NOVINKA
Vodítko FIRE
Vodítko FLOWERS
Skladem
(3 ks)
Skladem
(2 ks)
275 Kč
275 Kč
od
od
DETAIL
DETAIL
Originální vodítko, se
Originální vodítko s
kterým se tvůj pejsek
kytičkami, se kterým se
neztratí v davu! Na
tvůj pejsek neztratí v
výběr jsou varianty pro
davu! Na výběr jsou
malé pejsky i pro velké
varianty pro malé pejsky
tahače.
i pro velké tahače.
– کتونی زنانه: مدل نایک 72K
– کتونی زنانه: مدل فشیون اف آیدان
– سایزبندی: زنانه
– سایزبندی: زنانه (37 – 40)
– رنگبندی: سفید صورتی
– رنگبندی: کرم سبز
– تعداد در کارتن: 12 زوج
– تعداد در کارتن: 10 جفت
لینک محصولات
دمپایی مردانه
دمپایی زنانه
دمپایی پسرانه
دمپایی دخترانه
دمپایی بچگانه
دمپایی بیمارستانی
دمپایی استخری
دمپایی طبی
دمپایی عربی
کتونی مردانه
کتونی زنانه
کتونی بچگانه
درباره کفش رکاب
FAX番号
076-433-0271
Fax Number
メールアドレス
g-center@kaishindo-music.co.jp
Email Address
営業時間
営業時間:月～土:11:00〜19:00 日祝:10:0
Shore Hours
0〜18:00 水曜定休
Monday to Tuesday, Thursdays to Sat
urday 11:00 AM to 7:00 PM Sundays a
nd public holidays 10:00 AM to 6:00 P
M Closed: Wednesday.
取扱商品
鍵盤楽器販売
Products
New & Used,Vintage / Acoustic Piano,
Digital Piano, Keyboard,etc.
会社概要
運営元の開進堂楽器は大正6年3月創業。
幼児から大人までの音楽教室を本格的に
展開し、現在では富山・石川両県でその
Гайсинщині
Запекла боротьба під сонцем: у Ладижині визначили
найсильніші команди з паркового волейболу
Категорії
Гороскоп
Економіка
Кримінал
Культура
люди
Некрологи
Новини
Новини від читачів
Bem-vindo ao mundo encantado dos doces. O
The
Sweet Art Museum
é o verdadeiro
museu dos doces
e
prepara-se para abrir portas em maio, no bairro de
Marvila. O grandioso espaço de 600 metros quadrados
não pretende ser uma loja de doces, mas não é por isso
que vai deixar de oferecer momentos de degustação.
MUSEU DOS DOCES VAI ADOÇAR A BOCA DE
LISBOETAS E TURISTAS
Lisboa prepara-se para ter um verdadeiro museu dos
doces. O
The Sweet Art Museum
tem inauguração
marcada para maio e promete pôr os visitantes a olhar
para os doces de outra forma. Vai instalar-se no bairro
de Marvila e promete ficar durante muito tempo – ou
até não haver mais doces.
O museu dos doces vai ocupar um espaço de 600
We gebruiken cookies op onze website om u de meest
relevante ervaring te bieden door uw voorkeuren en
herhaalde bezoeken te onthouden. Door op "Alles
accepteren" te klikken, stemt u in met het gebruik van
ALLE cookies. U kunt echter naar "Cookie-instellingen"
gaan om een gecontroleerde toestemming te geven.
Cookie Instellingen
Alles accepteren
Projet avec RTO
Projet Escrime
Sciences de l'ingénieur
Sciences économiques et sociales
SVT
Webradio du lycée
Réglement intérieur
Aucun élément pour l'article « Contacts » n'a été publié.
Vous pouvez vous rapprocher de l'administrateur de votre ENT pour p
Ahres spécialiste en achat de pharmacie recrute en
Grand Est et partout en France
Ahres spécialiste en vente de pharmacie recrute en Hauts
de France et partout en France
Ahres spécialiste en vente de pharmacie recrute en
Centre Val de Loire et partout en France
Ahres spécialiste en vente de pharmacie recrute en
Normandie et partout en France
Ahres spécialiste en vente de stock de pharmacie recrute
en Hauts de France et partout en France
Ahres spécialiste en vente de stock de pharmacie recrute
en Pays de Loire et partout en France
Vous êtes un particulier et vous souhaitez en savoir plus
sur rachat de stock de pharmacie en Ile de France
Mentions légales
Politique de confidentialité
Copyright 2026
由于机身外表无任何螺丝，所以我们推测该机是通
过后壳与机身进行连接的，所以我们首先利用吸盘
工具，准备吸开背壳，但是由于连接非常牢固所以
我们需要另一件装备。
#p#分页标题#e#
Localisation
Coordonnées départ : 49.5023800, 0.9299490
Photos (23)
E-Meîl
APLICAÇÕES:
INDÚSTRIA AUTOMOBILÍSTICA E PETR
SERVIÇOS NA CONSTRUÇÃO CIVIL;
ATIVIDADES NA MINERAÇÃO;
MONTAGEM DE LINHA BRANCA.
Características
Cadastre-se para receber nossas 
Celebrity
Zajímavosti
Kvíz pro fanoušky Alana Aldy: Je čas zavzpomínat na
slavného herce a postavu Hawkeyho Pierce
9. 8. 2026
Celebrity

> [About this task]: Give back exactly the lines from the one containing "INDÚSTRIA AUTOMOBILÍSTICA E PETR" through the end of the material above, and nothing else.

> [Answer for this exercise]:
INDÚSTRIA AUTOMOBILÍSTICA E PETR
SERVIÇOS NA CONSTRUÇÃO CIVIL;
ATIVIDADES NA MINERAÇÃO;
MONTAGEM DE LINHA BRANCA.
Características
Cadastre-se para receber nossas 
Celebrity
Zajímavosti
Kvíz pro fanoušky Alana Aldy: Je čas zavzpomínat na
slavného herce a postavu Hawkeyho Pierce
9. 8. 2026
Celebrity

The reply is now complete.